THE RECORDS Start Marker

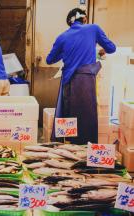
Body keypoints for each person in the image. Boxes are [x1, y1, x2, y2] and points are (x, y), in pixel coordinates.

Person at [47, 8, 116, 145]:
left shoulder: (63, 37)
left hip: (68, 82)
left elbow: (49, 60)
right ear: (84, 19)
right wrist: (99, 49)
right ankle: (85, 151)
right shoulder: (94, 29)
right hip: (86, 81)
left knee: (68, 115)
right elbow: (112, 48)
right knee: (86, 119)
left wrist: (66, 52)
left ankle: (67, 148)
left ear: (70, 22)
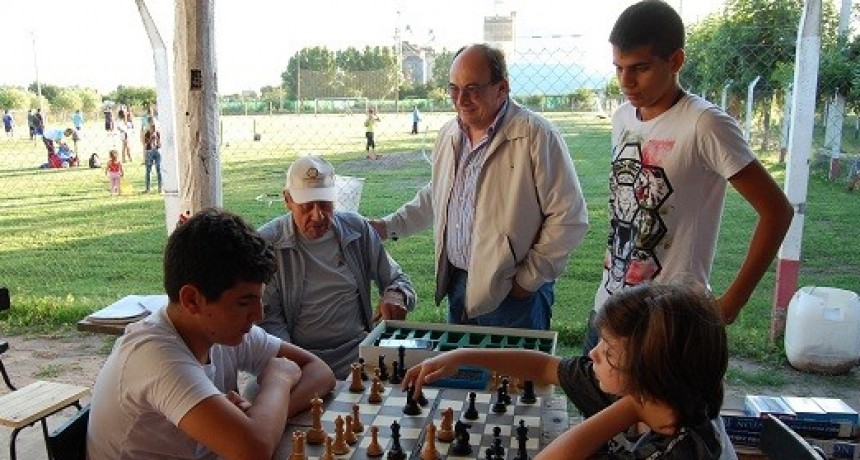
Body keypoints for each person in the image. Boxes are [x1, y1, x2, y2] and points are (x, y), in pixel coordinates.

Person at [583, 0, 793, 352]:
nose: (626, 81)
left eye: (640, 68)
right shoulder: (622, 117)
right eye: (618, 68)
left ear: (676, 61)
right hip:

THE RECORDS End Marker
THE RECORDS Start Marker

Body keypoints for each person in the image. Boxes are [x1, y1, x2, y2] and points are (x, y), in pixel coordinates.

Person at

THE RECORDS End Marker

→ **WHAT IS REQUIRED**
Copy every line of the entries in which "left" can be found.

→ **TASK RESULT**
left shoulder: (63, 37)
left hip: (68, 82)
left elbow: (49, 60)
left knee: (68, 115)
left wrist: (66, 52)
left ankle: (67, 148)
left ear: (70, 22)
left eye: (640, 68)
left ear: (676, 61)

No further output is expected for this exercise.